AIM OF THE TASK >> Take each line below that has "lists" and copy it.

EXERCISE DATA START

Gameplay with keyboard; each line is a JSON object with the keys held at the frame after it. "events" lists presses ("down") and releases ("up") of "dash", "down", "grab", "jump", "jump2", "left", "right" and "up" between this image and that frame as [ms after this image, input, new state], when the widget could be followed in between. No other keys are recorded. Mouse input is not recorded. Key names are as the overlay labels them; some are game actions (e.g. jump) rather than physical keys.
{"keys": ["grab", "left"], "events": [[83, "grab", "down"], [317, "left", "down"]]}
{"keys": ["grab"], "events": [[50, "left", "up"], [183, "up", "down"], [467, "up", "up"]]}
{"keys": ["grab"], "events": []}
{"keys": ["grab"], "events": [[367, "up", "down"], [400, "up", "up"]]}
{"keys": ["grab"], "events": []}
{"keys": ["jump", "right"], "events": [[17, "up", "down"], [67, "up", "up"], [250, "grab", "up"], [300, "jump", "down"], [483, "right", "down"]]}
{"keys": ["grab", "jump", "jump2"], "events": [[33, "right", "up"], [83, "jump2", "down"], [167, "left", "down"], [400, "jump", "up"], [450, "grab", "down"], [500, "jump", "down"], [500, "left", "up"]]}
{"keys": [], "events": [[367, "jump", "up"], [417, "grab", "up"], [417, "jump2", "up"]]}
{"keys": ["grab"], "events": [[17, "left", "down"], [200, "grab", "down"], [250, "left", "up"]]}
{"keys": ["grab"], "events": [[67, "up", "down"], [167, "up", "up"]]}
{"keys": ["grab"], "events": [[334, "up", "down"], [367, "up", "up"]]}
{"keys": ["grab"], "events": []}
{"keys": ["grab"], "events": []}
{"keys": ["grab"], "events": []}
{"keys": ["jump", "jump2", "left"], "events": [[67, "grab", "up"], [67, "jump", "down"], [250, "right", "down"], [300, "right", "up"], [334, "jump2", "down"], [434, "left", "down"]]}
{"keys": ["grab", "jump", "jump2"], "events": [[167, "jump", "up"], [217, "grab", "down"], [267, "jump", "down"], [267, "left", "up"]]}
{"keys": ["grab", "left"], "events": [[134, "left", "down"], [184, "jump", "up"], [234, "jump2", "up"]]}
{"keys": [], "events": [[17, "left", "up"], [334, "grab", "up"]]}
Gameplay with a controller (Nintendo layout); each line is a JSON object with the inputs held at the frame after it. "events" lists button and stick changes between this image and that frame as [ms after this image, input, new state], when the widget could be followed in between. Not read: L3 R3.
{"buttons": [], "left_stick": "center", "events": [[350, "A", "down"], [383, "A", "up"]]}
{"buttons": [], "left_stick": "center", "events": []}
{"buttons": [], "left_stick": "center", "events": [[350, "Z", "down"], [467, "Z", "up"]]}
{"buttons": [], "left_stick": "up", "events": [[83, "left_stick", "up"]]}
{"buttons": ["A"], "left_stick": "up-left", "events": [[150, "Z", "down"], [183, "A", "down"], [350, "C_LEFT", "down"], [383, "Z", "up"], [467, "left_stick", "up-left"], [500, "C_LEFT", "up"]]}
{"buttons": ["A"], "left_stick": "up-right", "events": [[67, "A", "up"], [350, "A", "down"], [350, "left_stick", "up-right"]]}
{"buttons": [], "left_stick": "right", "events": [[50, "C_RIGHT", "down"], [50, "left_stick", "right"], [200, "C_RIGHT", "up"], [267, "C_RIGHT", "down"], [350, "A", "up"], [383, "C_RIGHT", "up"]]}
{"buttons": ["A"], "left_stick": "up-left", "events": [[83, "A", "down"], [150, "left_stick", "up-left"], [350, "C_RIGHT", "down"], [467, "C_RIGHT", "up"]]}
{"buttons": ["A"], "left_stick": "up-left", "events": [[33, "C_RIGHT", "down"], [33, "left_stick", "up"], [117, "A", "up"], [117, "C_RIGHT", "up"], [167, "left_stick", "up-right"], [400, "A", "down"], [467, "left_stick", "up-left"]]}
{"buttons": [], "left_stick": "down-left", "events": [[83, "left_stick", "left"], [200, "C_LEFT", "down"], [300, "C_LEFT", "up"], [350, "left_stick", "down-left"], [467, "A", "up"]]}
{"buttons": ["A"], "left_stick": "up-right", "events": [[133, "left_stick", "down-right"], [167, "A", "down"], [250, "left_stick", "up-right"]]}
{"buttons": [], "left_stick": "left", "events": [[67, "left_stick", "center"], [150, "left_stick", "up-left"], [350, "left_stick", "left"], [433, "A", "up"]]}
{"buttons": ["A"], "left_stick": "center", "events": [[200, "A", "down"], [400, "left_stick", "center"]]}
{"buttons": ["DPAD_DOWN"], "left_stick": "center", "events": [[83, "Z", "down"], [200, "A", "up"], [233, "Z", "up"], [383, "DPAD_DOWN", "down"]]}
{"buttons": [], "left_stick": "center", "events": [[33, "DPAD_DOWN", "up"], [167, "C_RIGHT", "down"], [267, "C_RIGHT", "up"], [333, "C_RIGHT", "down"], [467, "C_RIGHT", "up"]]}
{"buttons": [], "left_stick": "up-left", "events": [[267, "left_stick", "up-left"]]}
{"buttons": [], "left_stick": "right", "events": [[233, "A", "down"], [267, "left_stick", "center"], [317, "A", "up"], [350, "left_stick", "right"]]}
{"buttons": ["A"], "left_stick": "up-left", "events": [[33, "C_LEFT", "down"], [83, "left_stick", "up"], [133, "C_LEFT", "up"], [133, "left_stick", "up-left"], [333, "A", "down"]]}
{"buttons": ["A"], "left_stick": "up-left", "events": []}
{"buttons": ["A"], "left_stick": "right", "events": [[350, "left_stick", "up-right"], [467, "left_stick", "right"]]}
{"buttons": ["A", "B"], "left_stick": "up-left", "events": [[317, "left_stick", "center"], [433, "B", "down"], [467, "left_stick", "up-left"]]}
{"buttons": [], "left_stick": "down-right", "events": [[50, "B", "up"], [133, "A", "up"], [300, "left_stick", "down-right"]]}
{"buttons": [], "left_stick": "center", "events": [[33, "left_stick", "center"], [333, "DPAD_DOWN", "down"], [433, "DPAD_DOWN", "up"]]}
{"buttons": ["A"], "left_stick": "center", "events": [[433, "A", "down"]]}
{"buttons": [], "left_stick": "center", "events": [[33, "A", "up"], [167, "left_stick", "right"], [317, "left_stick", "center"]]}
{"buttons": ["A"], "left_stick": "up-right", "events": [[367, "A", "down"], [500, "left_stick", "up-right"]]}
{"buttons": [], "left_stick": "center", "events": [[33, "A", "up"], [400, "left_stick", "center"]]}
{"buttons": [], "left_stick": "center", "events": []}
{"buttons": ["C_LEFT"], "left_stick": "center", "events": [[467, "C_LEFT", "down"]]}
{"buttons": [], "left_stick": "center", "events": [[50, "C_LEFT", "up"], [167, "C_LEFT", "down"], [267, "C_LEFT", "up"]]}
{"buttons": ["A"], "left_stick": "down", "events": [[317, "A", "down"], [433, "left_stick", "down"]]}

EXERCISE DATA END

EXPECTED OUTPUT >>
Gameplay with keyboard; each line is a JSON object with the keys held at the frame after it. "events" lists presses ("down") and releases ("up") of "dash", "down", "grab", "jump", "jump2", "left", "right" and "up" between this image and that frame as [ms after this image, input, new state], when the widget could be followed in between. No other keys are recorded. Mouse input is not recorded. Key names are as the overlay labels them; some are game actions (e.g. jump) rather than physical keys.
Gameplay with a controller (Nintendo layout); each line is a JSON object with the inputs held at the frame after it. "events" lists button and stick changes between this image and that frame as [ms after this image, input, new state], when the widget could be followed in between. Not read: L3 R3.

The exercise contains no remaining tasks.